Brandon C Mickelsen, DO

June 18th, 2017

Celebrating Men’s Health Week

Happy Father’s Day to my amazing father and all the other fathers out there! While June is a great time to celebrate father’s day, it is also the time to celebrate National Men’s Health Week. As we focus on prevention and the importance of annual screenings and routine health visits, it is important to understand that men’s health problems are not just a man’s issue. Because of its impact on partners, parents, children and other loved ones, men’s health is truly a family issue.

This Father’s Day, encourage dads, husbands, partners, brothers, sons and friends to man up and take a personal health inventory. For the men in our lives, invite them to improve their health and encourage them to eat healthy, exercise daily, eliminate tobacco use, manage their weight, be aware of their mental health, use alcohol in moderation and visit with your health care provider.

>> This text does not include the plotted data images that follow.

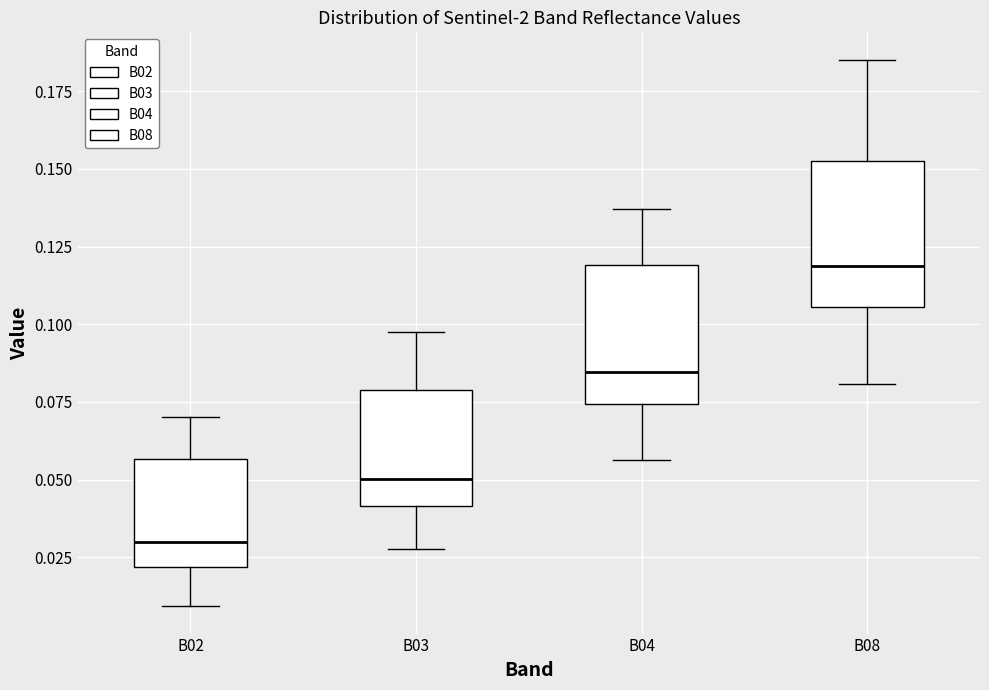

Reading left to right, read every box against the y-axis: the position of its median line, the range the box covers, and the ends of its whiskers. The values are not printed on the chart, so give them approximately, as read against the axis.

B02: median 0.030, box 0.020 to 0.055, whiskers 0.010 to 0.070
B03: median 0.050, box 0.040 to 0.080, whiskers 0.030 to 0.100
B04: median 0.085, box 0.075 to 0.120, whiskers 0.055 to 0.135
B08: median 0.120, box 0.105 to 0.150, whiskers 0.080 to 0.185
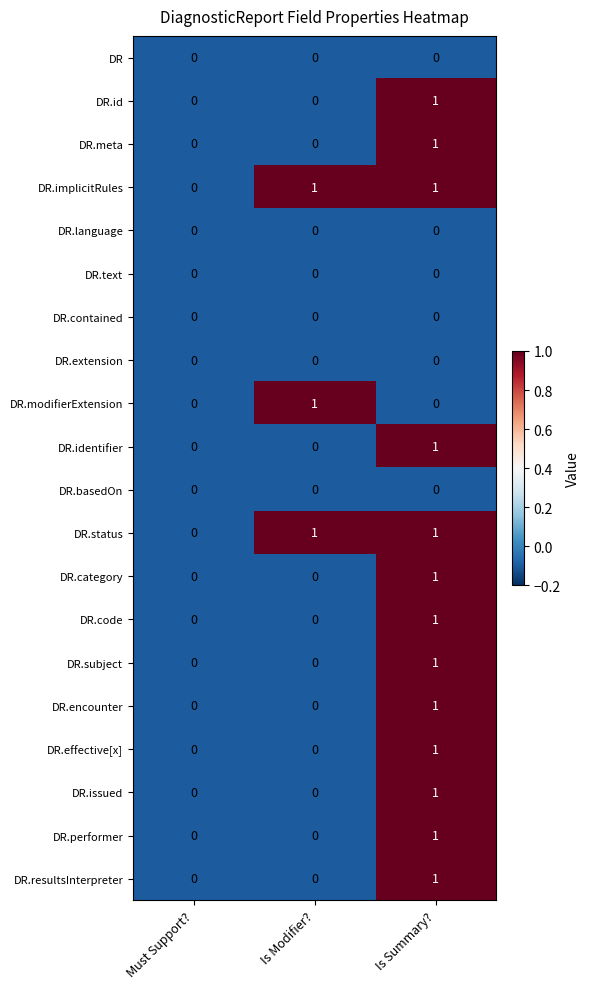

At which category is the sum across all series the highest?

Is Summary?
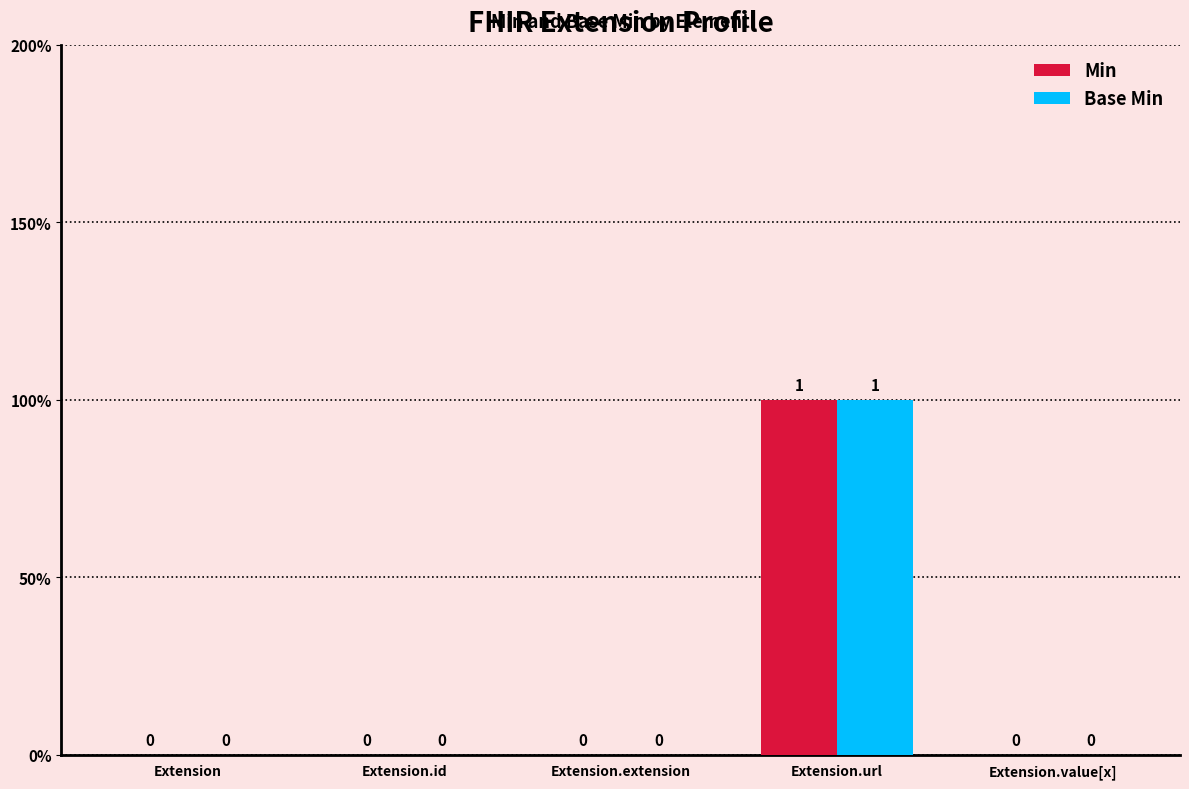

What are all the series names shown in the legend?

Min, Base Min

Statistically, men infrequently schedule annual wellness and screening visits. Unless a man develops a chronic condition as a child, such as asthma, he is likely to forgo routine physical examinations. According to the CDC, “women are 100% more likely to visit the doctor for annual examinations and prevention services than men.” Many men wait until they are faced with a health crisis or until someone pushes them to make an appointment, which can be too late. In fact, I’m not sure if I have ever seen a male in my office who wasn’t dragged in kicking and screaming by a loved one.

Men’s Health Week is designed to stress the need for men to maintain an ongoing relationship with their primary care provider and to schedule regular exams and routine screenings. Many health conditions can be prevented or detected early with regular checkups. Men need to be aware of any family history of chronic conditions, adopt a healthier lifestyle and educate themselves on common health concerns including cancers, diabetes, high blood pressure, heart disease and depression.

When you meet with your primary care provider, be sure to be open and honest about your symptoms, share your family history and your current health habits. Your provider will outline a routine screening plan so you know which tests are right for you, when you should have them and how often. While there are general guidelines, each man’s health history and risks are unique and timing of screenings are based on a number of factors.

Partnering with your primary care provider is one of the best gifts you can give yourself or a loved on this Father’s Day. From all of us at the ISU family medicine residency and Intermountain Medical Clinic we want everyone to find ways to be happy and healthy. We are here if you need us.